__What the task requires__
Copy exactly, please, each line of the data below until the line that contains "high-resolution image shows" has been copied, beginning at the top.

━━━ Data for analysis ━━━

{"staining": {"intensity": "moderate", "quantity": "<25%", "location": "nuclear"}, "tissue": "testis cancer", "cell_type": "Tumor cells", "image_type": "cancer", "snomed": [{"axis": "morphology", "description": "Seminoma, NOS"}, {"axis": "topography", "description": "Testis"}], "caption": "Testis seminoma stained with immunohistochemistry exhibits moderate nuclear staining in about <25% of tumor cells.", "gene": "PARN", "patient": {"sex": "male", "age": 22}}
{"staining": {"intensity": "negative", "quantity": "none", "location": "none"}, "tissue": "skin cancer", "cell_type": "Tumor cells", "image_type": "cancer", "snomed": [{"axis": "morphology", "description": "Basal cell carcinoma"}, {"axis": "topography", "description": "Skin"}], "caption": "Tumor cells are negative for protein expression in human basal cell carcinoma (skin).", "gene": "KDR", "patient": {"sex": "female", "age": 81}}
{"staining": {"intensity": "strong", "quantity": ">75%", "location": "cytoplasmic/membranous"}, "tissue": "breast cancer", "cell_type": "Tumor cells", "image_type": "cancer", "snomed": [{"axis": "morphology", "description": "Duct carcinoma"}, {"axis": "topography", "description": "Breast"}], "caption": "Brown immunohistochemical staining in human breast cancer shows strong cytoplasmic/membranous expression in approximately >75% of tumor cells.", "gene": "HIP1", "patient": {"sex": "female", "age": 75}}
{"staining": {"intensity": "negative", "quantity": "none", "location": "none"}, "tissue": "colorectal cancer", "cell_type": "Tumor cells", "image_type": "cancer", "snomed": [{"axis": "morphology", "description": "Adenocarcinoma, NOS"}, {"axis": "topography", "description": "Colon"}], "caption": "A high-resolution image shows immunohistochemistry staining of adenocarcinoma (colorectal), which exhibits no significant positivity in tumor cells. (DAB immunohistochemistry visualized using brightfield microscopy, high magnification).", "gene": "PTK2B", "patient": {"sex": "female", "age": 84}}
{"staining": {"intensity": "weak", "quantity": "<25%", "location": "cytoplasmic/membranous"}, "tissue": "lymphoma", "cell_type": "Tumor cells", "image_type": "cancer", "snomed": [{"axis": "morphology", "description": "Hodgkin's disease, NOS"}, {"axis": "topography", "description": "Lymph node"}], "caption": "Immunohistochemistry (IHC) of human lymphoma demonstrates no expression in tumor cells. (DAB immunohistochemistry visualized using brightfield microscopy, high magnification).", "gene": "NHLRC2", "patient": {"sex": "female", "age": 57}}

━━━

__Answer to this task__
{"staining": {"intensity": "moderate", "quantity": "<25%", "location": "nuclear"}, "tissue": "testis cancer", "cell_type": "Tumor cells", "image_type": "cancer", "snomed": [{"axis": "morphology", "description": "Seminoma, NOS"}, {"axis": "topography", "description": "Testis"}], "caption": "Testis seminoma stained with immunohistochemistry exhibits moderate nuclear staining in about <25% of tumor cells.", "gene": "PARN", "patient": {"sex": "male", "age": 22}}
{"staining": {"intensity": "negative", "quantity": "none", "location": "none"}, "tissue": "skin cancer", "cell_type": "Tumor cells", "image_type": "cancer", "snomed": [{"axis": "morphology", "description": "Basal cell carcinoma"}, {"axis": "topography", "description": "Skin"}], "caption": "Tumor cells are negative for protein expression in human basal cell carcinoma (skin).", "gene": "KDR", "patient": {"sex": "female", "age": 81}}
{"staining": {"intensity": "strong", "quantity": ">75%", "location": "cytoplasmic/membranous"}, "tissue": "breast cancer", "cell_type": "Tumor cells", "image_type": "cancer", "snomed": [{"axis": "morphology", "description": "Duct carcinoma"}, {"axis": "topography", "description": "Breast"}], "caption": "Brown immunohistochemical staining in human breast cancer shows strong cytoplasmic/membranous expression in approximately >75% of tumor cells.", "gene": "HIP1", "patient": {"sex": "female", "age": 75}}
{"staining": {"intensity": "negative", "quantity": "none", "location": "none"}, "tissue": "colorectal cancer", "cell_type": "Tumor cells", "image_type": "cancer", "snomed": [{"axis": "morphology", "description": "Adenocarcinoma, NOS"}, {"axis": "topography", "description": "Colon"}], "caption": "A high-resolution image shows immunohistochemistry staining of adenocarcinoma (colorectal), which exhibits no significant positivity in tumor cells. (DAB immunohistochemistry visualized using brightfield microscopy, high magnification).", "gene": "PTK2B", "patient": {"sex": "female", "age": 84}}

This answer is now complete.